De procedure die de Commissie kan volgen – in elke zaak, ik spreek niet alleen over Malta – in het kader van de verwijzing en na publicatie van het met redenen omklede advies op grond van artikel 228, is verzoeken om een gerechtelijk bevel om de lidstaat te verplichten tot het beëindigen van de inbreuk. Het Hof kan een gerechtelijk bevel uitvaardigen als het van oordeel is dat het dringend noodzakelijk is onherstelbare schade te voorkomen die het gevolg is van een duidelijke en onweerlegbare schending van het Gemeenschapsrecht.

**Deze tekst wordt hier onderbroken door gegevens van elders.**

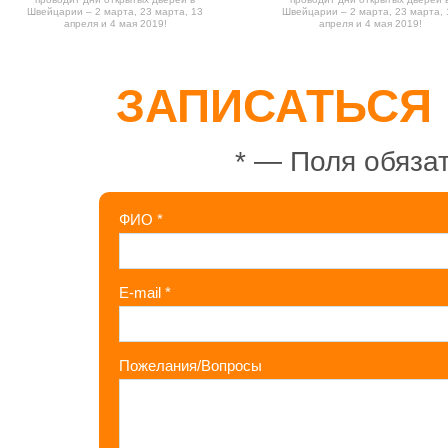
Швейцарии – 2 марта, 23 марта, 13
Швейцарии – 2 марта, 23 марта, 
апреля и 4 мая 2019!
апреля и 4 мая 2019!
ЗАПИСАТЬСЯ
*
— Поля обязат
ФИО
*
E-mail
*
Пожелания/Вопросы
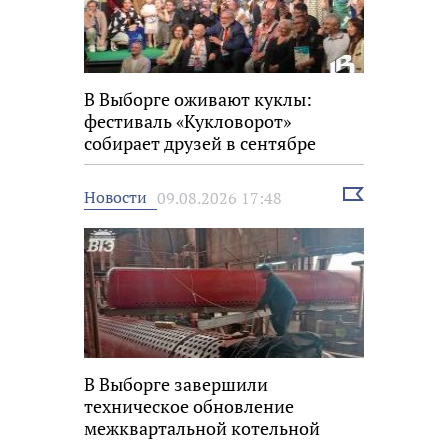
В Выборге оживают куклы:
фестиваль «Кукловорот»
собирает друзей в сентябре
Выбрать
Новости
09.08.2026 17:48
новость
В Выборге завершили
техническое обновление
межквартальной котельной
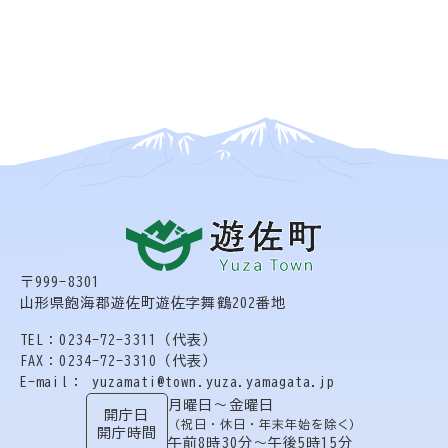
〒999-8301
山形県飽海郡遊佐町遊佐字舞鶴202番地
TEL：0234-72-3311（代表）
FAX：0234-72-3310（代表）
E-mail： yuzamati@town.yuza.yamagata.jp
月曜日〜金曜日
開庁日
（祝日・休日・年末年始を除く）
開庁時間
午前8時30分〜午後5時15分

In het geval van Malta zou de Commissie vandaag niet om een gerechtelijk bevel kunnen verzoeken, als zij niet eerst – zoals ik eerder al heb aangekondigd – de zaak van 2004 zou uitbreiden tot de daaropvolgende jaren (2005, 2006 en eventueel 2007). Het Hof zou dat verzoek namelijk verwerpen, aangezien het gevaar voor onherstelbare schade niet meer zou bestaan. Het verzoek om een gerechtelijk bevel zou ongegrond zijn omdat het enkel zou slaan op de inbreuk van 2004. Juist daarom vinden wij het – vanuit juridisch oogpunt en om toekomstige inbreuken te voorkomen – passend om de huidige procedure uit te breiden op de vergadering van de Commissie op 21 maart.
Ik hoop dat de Maltese autoriteiten tijdens het bezoek van de ambtenaren van het DG Milieu ervan zullen worden overtuigd dat zij de bepalingen van het Gemeenschapsrecht volledig dienen na te leven.
De Voorzitter. – Er zijn zeven ontwerpresoluties(1) ingediend, overeenkomstig artikel 108, lid 5, van het Reglement.
Het debat is gesloten.
De stemming vindt morgen, donderdag, om 12.30 uur plaats.